Sánchez se gustaba, claro que se gustaba. Cuando habló él o cuando no escuchaba a los otros. Ante Casado, se miraba las uñas como una peluquerita. Ante Arrimadas, boqueaba y se miraba la punta de los zapatos, en los que el Congreso le debía de hacer brillos achampanados o quizá es que se le reflejaban, como en un espejo de Rubens, el arco de Cupido que hacen sus cejas y sus morritos en flecha. Supongo que todo eso es una manera de recargarse de autoestima para cuando te humille ERC. Montserrat Bassa dijo que “le importa un comino la gobernabilidad de España” y que el PSOE es tan “verdugo” como los jueces. Pero a Sánchez apenas se le mueve ya el gañote en esa lenta deglución, como de planta carnívora, de todo lo que le hacen tragar.

Desde arriba, otra invitada o sufridora de Un, dos, tres, Susana Díaz, consumida o esposada, miraba la humillación con cara de habérsele atravesado el alambre de un pinchito. A su lado, Iceta consultaba mucho el móvil, pendiente ya de otras cosas, porque lo suyo en el Congreso ya estaba hecho. Apenas se miraban en una cercanía como electrificada. A Susana la vi el otro día como un muñeco de nieve derritiéndose, y esta vez la vi como un ave con las alas rotas, allí, mirando sin poder lanzarse en picado. Cuando llegó la apoteosis, aplaudía como aplaudiría Letizia un ballet o un discurso de la Reina Sofía. También estaba Ada Colau, que había traído a su ministro designado, Manuel Castells, como quien trae un globito en la mano. Castells tiene esa pinta de busto de alguien que ha financiado toda una biblioteca sobre el pensamiento débil. Será el gafapasta que empezará a teorizar desde el Gobierno sobre la demolición del actual marco constitucional.

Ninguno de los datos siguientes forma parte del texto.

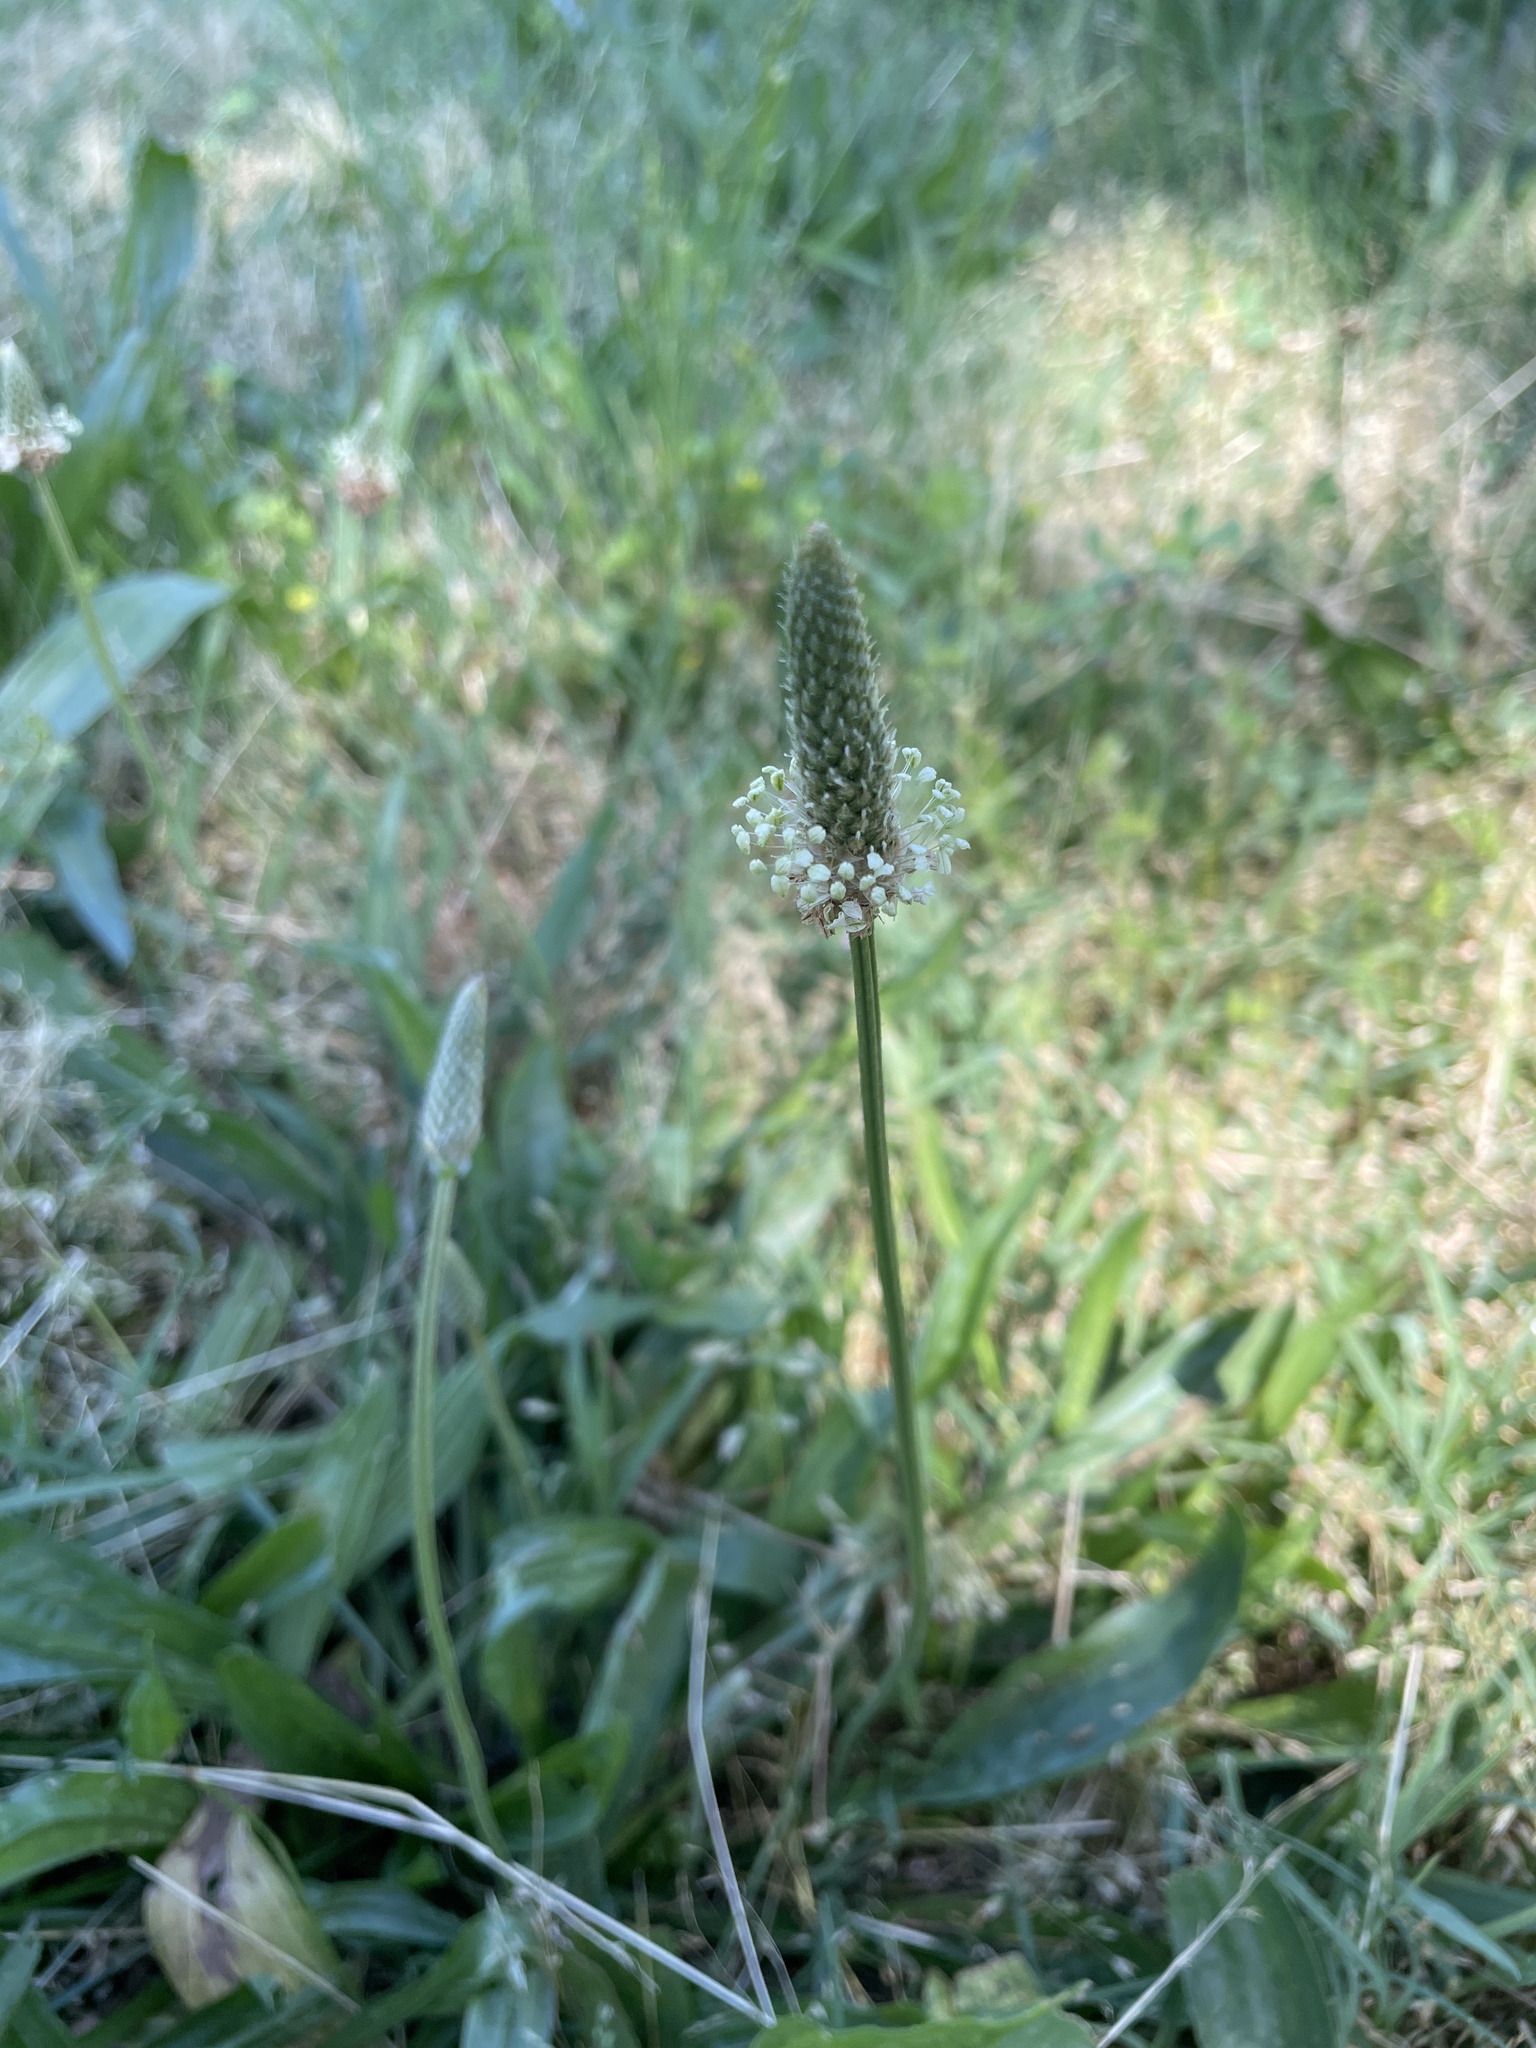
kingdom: Plantae
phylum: Tracheophyta
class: Magnoliopsida
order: Lamiales
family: Plantaginaceae
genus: Plantago
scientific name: Plantago lanceolata
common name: Ribwort plantain
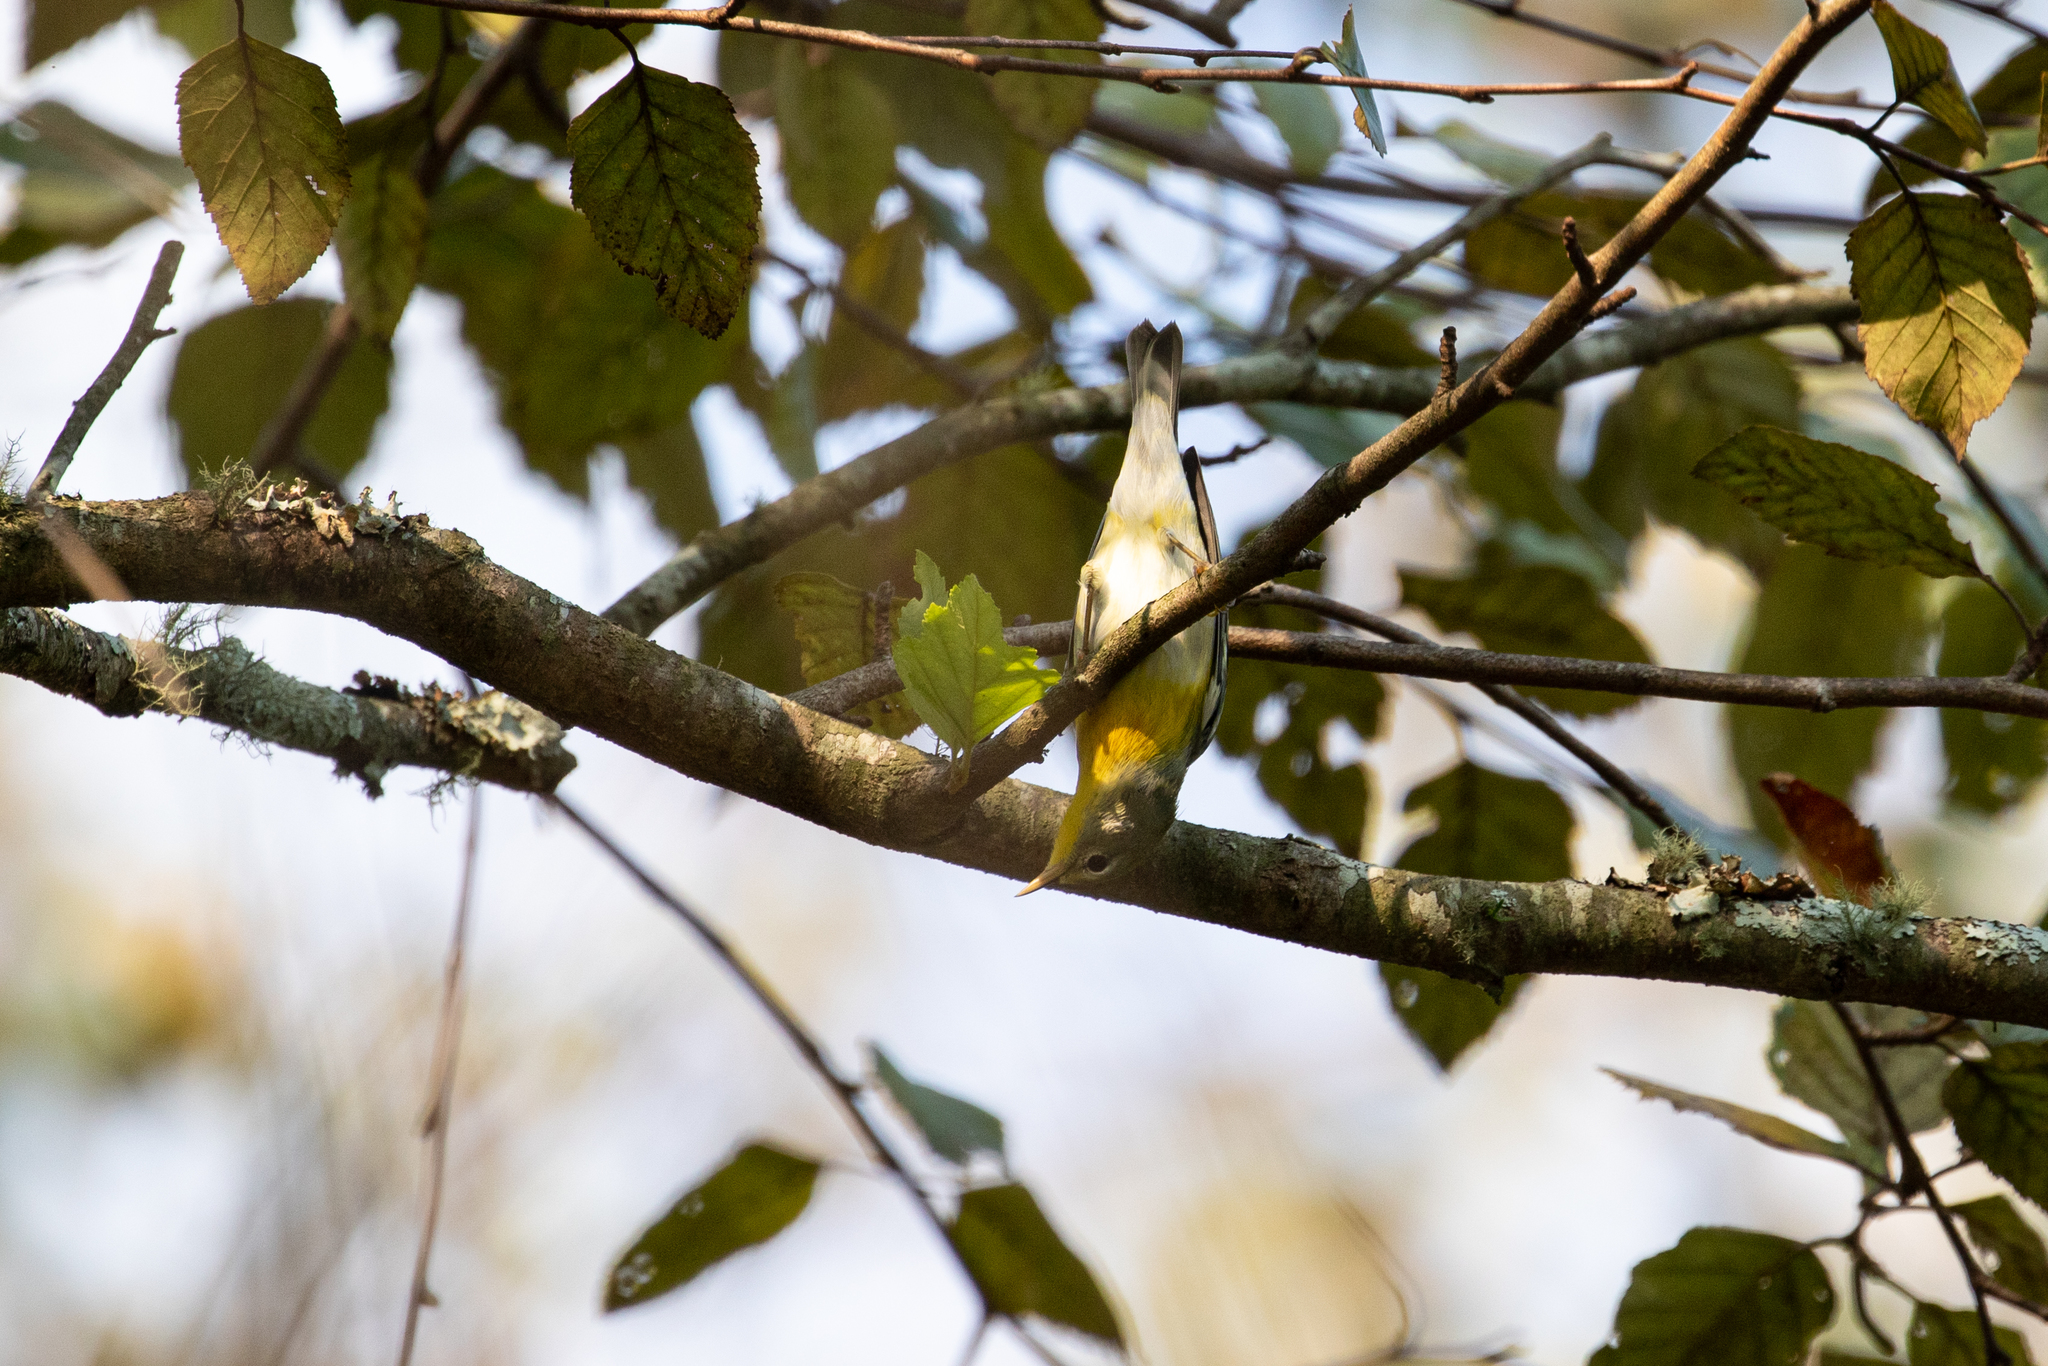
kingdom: Animalia
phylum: Chordata
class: Aves
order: Passeriformes
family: Parulidae
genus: Setophaga
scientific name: Setophaga americana
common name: Northern parula
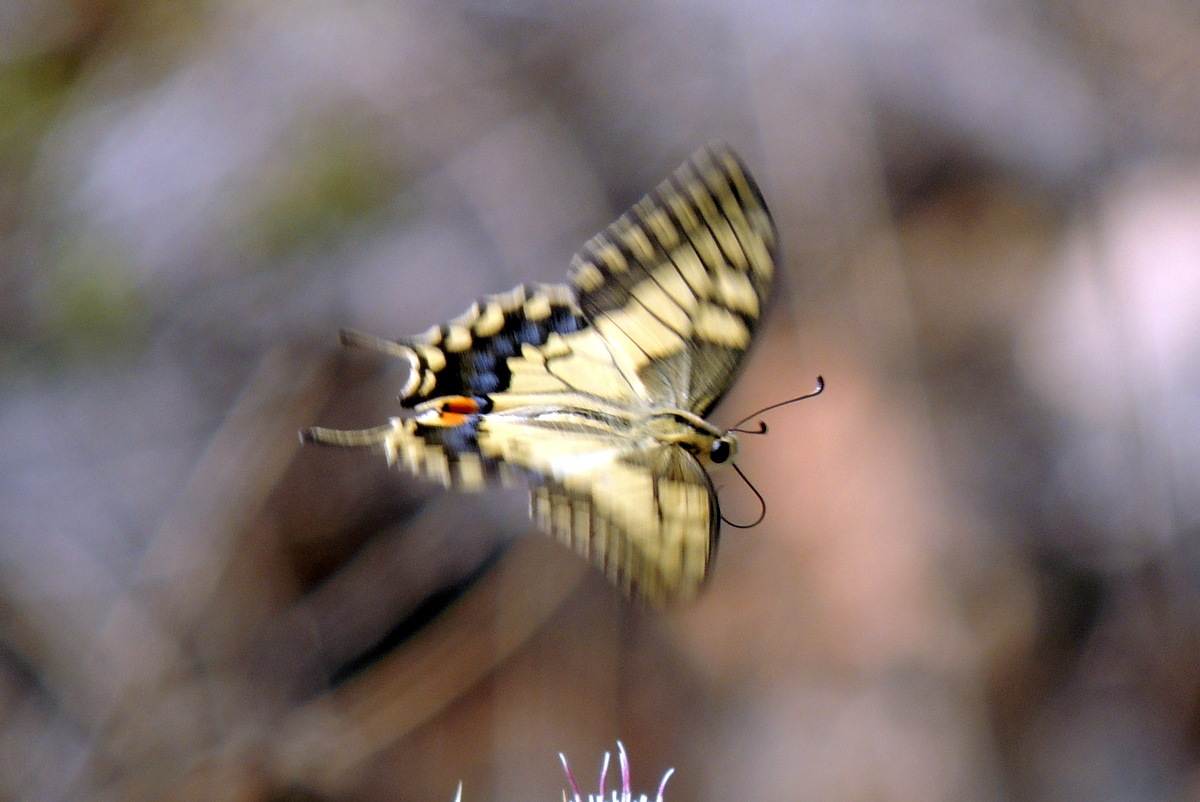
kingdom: Animalia
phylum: Arthropoda
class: Insecta
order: Lepidoptera
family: Papilionidae
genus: Papilio
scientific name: Papilio machaon
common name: Swallowtail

La única esperanza es que Sánchez sea Sánchez y les engañe a todos, otra vez. Y que no tarde demasiado para que no haga mucho daño

Pero lo que importaba era eso, la apoteosis de Sánchez, es lo que estaban esperando. Todos de pie, vítores de torero, selfis con la uve más fiestera que churchilliana, muchas diputadas que tiene Sánchez así como grupis que luego salían del Hemiciclo agarraditas o saltando como colegialas, y otros diputados y compañeros de partido que se abrazaban como tunos o marineros. Había gente que se saludaba al salir de los servicios con el “sí se puede”, como partisanos que mean juntos, y un barullo como de suegras encoñadas con Sánchez que habían venido a verlo, a besarlo, a hacerle fotos o a entregarle una empanada, abarrotaba el patio.  

            Acabados el paripé y la fanfarria, ahora empezará lo duro de verdad. Porque los socios de Sánchez tienen pensado, como buenos revolucionarios que revientan sistemas desde dentro, que comience pronto el choque de legitimidades. Ya lo hemos vislumbrado: la falsa disyuntiva entre democracia y legalidad, entre poder judicial y ejecutivo/legislativo, el “vivir la identidad territorial”, que dijo Iglesias con paseíllo de aplausos, contra la igualdad de todos los ciudadanos. Y cuando una de esas legitimidades sea señalada como “enemiga del pueblo”, ya estará todo hecho, ya saben ustedes lo que pasará.

Yo creo que por eso lloraba Iglesias, de felicidad plena, con mocos desde el corazón y ojos encebollados, subiendo esas escaleras tapizadas de bosques aplastados y coronas machacadas, pensando en cómo había llegado de las pintadas cervecerocomunistas y los escraches del campus de Somosaguas a una vicepresidencia desde la que hacer la revolución. En ese mismo momento, Sánchez iba ya como de camino al convite de su boda griega, con toda su corte buscando el mesón y el karaoke. La única esperanza es que Sánchez sea Sánchez y les engañe a todos, otra vez. Y que no tarde demasiado para que no haga mucho daño. Puede que entonces ya no sea capaz de engañar a nadie más y el sanchismo termine también llorando por esas escaleras con oros y granadas resbalados como peces, aunque no sea de felicidad.